966 F.2d 702
296 U.S.App.D.C. 182
NOTICE: D.C. Circuit Local Rule 11(c) states that unpublished orders, judgments, and explanatory memoranda may not be cited as precedents, but counsel may refer to unpublished dispositions when the binding or preclusive effect of the disposition, rather than its quality as precedent, is relevant.
Jibril L. IBRAHIM aka Grant Anderson, Appellant,
v.
UNITED STATES of America, et al.
No. 91-5033.
United States Court of Appeals, District of Columbia Circuit.
June 19, 1992.
Before WALD, D.H. GINSBURG and SENTELLE, Circuit Judges.
JUDGMENT
PER CURIAM.
This appeal was considered on the record from the United States District Court for the District of Columbia and on the briefs filed by the parties. The court has determined that the issues presented occasion no need for an opinion. See D.C.Cir.Rule 14(c).
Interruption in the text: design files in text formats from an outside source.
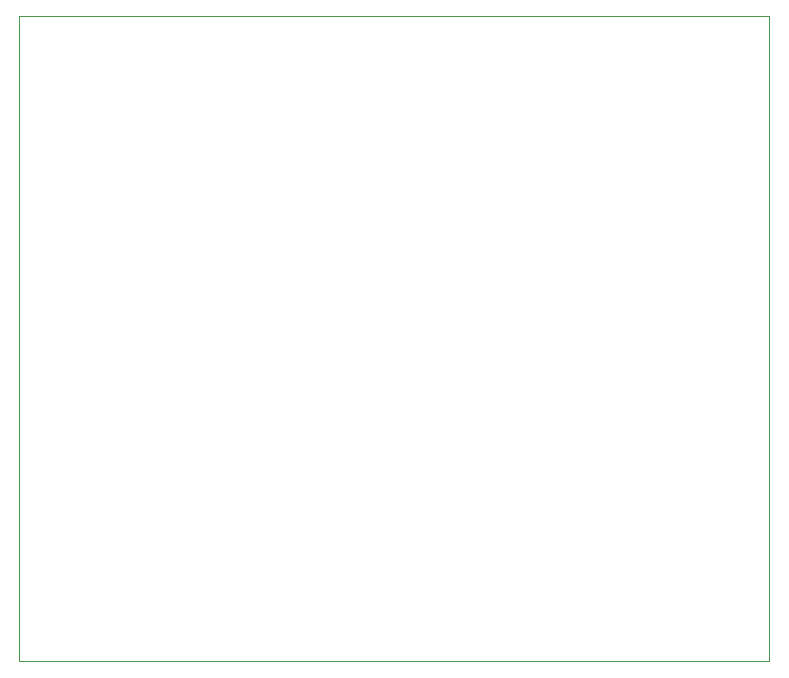
<source format=gbr>
%TF.GenerationSoftware,KiCad,Pcbnew,(5.1.6-0)*%
%TF.CreationDate,2022-05-02T17:38:10-04:00*%
%TF.ProjectId,EnvFollower,456e7646-6f6c-46c6-9f77-65722e6b6963,rev?*%
%TF.SameCoordinates,Original*%
%TF.FileFunction,Profile,NP*%
%FSLAX46Y46*%
G04 Gerber Fmt 4.6, Leading zero omitted, Abs format (unit mm)*
G04 Created by KiCad (PCBNEW (5.1.6-0)) date 2022-05-02 17:38:10*
%MOMM*%
%LPD*%
G01*
G04 APERTURE LIST*
%TA.AperFunction,Profile*%
%ADD10C,0.100000*%
%TD*%
G04 APERTURE END LIST*
D10*
X132080000Y-49530000D02*
X132080000Y-104140000D01*
X68580000Y-49530000D02*
X132080000Y-49530000D01*
X68580000Y-104140000D02*
X68580000Y-49530000D01*
X132080000Y-104140000D02*
X68580000Y-104140000D01*
M02*

</source>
It is
ORDERED AND ADJUDGED that the district court's order filed January 31, 1991, denying Ibrahim's Rule 60(b) motion, be affirmed. Reviewing the court's order for abuse of discretion, see Browder v. Director, Illinois Dep't of Corrections, 434 U.S. 257, 263 n. 7 (1978); Lepkowski v. United States Dep't of Treasury, 804 F.2d 1310, 1312 (D.C.Cir.1986), it is clear that Ibrahim's complaint was properly dismissed as frivolous. A complaint is frivolous if "it lacks an arguable basis either in law or in fact." Neitzke v. Williams, 490 U.S. 319, 325 (1989). See also Denton v. Hernandez, 60 U.S.L.W. 4346 (U.S. May 5, 1992).
None of Ibrahim's claims has an arguable basis. His claim for damages against Magistrate Judge Primomo is barred by the doctrine of judicial immunity. Judges enjoy absolute immunity from damages claims for acts taken in their judicial capacities. Forrester v. White, 484 U.S. 219, 225-29 (1988). Ibrahim has alleged no facts indicating that the magistrate judge acted other than in his judicial capacity. Ibrahim's claim for damages against the United States is barred by the doctrine of sovereign immunity, which prohibits suits for damages against the government absent an express waiver of immunity, and no such waiver exists here. See Clark v. Library of Congress, 750 F.2d 89, 102-04 & n. 31 (D.C.Cir.1984). Finally, since the district court for the Western District of Texas ruled on his habeas corpus petition in September 1990, there is no declaratory or injunctive relief which the court could provide.
The Clerk is directed to withhold issuance of the mandate herein until seven days after disposition of any timely petition for rehearing. See D.C.Cir.Rule 15.